- _WHAT YOU HAVE TO DO_: Reproduce every line of the records below verbatim, keeping each character, space, and line break unchanged.

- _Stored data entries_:

=== Section Start ===

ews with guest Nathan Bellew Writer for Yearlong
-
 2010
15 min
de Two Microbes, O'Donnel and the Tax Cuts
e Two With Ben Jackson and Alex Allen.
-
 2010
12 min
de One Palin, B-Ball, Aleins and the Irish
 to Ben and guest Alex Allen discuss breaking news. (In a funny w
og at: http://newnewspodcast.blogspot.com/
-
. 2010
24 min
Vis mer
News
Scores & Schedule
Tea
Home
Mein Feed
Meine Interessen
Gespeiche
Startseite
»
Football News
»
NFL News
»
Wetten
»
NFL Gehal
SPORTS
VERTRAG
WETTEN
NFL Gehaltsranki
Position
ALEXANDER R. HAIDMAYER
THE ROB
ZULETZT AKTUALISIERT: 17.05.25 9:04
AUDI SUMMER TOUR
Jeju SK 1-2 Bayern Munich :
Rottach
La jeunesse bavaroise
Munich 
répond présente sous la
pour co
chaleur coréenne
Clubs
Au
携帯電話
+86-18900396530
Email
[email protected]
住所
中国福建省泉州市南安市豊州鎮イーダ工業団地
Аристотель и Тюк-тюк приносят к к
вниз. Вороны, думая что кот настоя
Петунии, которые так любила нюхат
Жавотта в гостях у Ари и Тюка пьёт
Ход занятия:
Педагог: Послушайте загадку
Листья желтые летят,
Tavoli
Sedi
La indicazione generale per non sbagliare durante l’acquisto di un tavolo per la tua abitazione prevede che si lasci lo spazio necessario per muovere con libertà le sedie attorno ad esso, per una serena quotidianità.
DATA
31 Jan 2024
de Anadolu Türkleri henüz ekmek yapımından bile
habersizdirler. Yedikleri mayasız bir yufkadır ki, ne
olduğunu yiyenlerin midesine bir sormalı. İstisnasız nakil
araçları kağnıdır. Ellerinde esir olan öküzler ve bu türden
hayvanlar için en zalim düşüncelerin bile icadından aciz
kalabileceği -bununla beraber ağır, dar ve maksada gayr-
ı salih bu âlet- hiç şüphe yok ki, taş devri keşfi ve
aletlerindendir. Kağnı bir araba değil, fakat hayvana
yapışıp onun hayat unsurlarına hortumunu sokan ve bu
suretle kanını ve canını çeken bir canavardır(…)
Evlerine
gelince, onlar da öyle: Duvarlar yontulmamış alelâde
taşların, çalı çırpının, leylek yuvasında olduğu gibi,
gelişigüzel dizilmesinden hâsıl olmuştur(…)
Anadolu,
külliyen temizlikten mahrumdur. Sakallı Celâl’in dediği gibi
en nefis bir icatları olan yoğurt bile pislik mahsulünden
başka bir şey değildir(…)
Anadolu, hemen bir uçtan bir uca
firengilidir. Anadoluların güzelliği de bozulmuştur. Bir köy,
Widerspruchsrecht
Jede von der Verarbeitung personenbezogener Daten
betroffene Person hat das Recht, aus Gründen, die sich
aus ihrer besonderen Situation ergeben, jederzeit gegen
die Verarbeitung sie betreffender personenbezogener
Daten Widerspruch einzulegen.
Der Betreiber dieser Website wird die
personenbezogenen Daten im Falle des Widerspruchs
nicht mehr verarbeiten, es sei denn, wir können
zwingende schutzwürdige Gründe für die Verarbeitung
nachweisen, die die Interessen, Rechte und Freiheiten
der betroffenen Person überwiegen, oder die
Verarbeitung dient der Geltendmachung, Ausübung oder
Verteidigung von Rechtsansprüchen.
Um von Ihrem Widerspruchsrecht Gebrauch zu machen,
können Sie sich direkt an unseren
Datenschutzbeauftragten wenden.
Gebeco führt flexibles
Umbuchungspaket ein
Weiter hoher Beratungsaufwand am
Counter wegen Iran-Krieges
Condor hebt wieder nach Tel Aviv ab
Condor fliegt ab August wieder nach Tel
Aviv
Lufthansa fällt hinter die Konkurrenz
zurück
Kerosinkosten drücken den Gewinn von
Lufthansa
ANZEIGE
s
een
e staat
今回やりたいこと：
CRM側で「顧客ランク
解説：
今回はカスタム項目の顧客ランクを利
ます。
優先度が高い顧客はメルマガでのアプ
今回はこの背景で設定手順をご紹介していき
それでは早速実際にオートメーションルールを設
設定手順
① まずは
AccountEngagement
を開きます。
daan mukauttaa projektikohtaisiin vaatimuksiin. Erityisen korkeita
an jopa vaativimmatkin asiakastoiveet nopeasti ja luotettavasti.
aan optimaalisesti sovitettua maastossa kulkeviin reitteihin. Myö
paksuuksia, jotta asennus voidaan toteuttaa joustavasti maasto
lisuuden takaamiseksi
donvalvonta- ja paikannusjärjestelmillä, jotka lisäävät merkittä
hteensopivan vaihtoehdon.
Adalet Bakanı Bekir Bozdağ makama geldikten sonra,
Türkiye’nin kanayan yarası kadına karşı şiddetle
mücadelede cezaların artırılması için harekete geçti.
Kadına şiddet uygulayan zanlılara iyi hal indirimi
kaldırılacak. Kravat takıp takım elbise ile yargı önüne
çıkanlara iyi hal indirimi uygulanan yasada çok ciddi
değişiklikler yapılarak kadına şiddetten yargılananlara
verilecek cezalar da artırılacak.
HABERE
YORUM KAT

=== Section End ===

- _EXERCISE RESPONSE_:
ews with guest Nathan Bellew Writer for Yearlong
-
 2010
15 min
de Two Microbes, O'Donnel and the Tax Cuts
e Two With Ben Jackson and Alex Allen.
-
 2010
12 min
de One Palin, B-Ball, Aleins and the Irish
 to Ben and guest Alex Allen discuss breaking news. (In a funny w
og at: http://newnewspodcast.blogspot.com/
-
. 2010
24 min
Vis mer
News
Scores & Schedule
Tea
Home
Mein Feed
Meine Interessen
Gespeiche
Startseite
»
Football News
»
NFL News
»
Wetten
»
NFL Gehal
SPORTS
VERTRAG
WETTEN
NFL Gehaltsranki
Position
ALEXANDER R. HAIDMAYER
THE ROB
ZULETZT AKTUALISIERT: 17.05.25 9:04
AUDI SUMMER TOUR
Jeju SK 1-2 Bayern Munich :
Rottach
La jeunesse bavaroise
Munich 
répond présente sous la
pour co
chaleur coréenne
Clubs
Au
携帯電話
+86-18900396530
Email
[email protected]
住所
中国福建省泉州市南安市豊州鎮イーダ工業団地
Аристотель и Тюк-тюк приносят к к
вниз. Вороны, думая что кот настоя
Петунии, которые так любила нюхат
Жавотта в гостях у Ари и Тюка пьёт
Ход занятия:
Педагог: Послушайте загадку
Листья желтые летят,
Tavoli
Sedi
La indicazione generale per non sbagliare durante l’acquisto di un tavolo per la tua abitazione prevede che si lasci lo spazio necessario per muovere con libertà le sedie attorno ad esso, per una serena quotidianità.
DATA
31 Jan 2024
de Anadolu Türkleri henüz ekmek yapımından bile
habersizdirler. Yedikleri mayasız bir yufkadır ki, ne
olduğunu yiyenlerin midesine bir sormalı. İstisnasız nakil
araçları kağnıdır. Ellerinde esir olan öküzler ve bu türden
hayvanlar için en zalim düşüncelerin bile icadından aciz
kalabileceği -bununla beraber ağır, dar ve maksada gayr-
ı salih bu âlet- hiç şüphe yok ki, taş devri keşfi ve
aletlerindendir. Kağnı bir araba değil, fakat hayvana
yapışıp onun hayat unsurlarına hortumunu sokan ve bu
suretle kanını ve canını çeken bir canavardır(…)
Evlerine
gelince, onlar da öyle: Duvarlar yontulmamış alelâde
taşların, çalı çırpının, leylek yuvasında olduğu gibi,
gelişigüzel dizilmesinden hâsıl olmuştur(…)
Anadolu,
külliyen temizlikten mahrumdur. Sakallı Celâl’in dediği gibi
en nefis bir icatları olan yoğurt bile pislik mahsulünden
başka bir şey değildir(…)
Anadolu, hemen bir uçtan bir uca
firengilidir. Anadoluların güzelliği de bozulmuştur. Bir köy,
Widerspruchsrecht
Jede von der Verarbeitung personenbezogener Daten
betroffene Person hat das Recht, aus Gründen, die sich
aus ihrer besonderen Situation ergeben, jederzeit gegen
die Verarbeitung sie betreffender personenbezogener
Daten Widerspruch einzulegen.
Der Betreiber dieser Website wird die
personenbezogenen Daten im Falle des Widerspruchs
nicht mehr verarbeiten, es sei denn, wir können
zwingende schutzwürdige Gründe für die Verarbeitung
nachweisen, die die Interessen, Rechte und Freiheiten
der betroffenen Person überwiegen, oder die
Verarbeitung dient der Geltendmachung, Ausübung oder
Verteidigung von Rechtsansprüchen.
Um von Ihrem Widerspruchsrecht Gebrauch zu machen,
können Sie sich direkt an unseren
Datenschutzbeauftragten wenden.
Gebeco führt flexibles
Umbuchungspaket ein
Weiter hoher Beratungsaufwand am
Counter wegen Iran-Krieges
Condor hebt wieder nach Tel Aviv ab
Condor fliegt ab August wieder nach Tel
Aviv
Lufthansa fällt hinter die Konkurrenz
zurück
Kerosinkosten drücken den Gewinn von
Lufthansa
ANZEIGE
s
een
e staat
今回やりたいこと：
CRM側で「顧客ランク
解説：
今回はカスタム項目の顧客ランクを利
ます。
優先度が高い顧客はメルマガでのアプ
今回はこの背景で設定手順をご紹介していき
それでは早速実際にオートメーションルールを設
設定手順
① まずは
AccountEngagement
を開きます。
daan mukauttaa projektikohtaisiin vaatimuksiin. Erityisen korkeita
an jopa vaativimmatkin asiakastoiveet nopeasti ja luotettavasti.
aan optimaalisesti sovitettua maastossa kulkeviin reitteihin. Myö
paksuuksia, jotta asennus voidaan toteuttaa joustavasti maasto
lisuuden takaamiseksi
donvalvonta- ja paikannusjärjestelmillä, jotka lisäävät merkittä
hteensopivan vaihtoehdon.
Adalet Bakanı Bekir Bozdağ makama geldikten sonra,
Türkiye’nin kanayan yarası kadına karşı şiddetle
mücadelede cezaların artırılması için harekete geçti.
Kadına şiddet uygulayan zanlılara iyi hal indirimi
kaldırılacak. Kravat takıp takım elbise ile yargı önüne
çıkanlara iyi hal indirimi uygulanan yasada çok ciddi
değişiklikler yapılarak kadına şiddetten yargılananlara
verilecek cezalar da artırılacak.
HABERE
YORUM KAT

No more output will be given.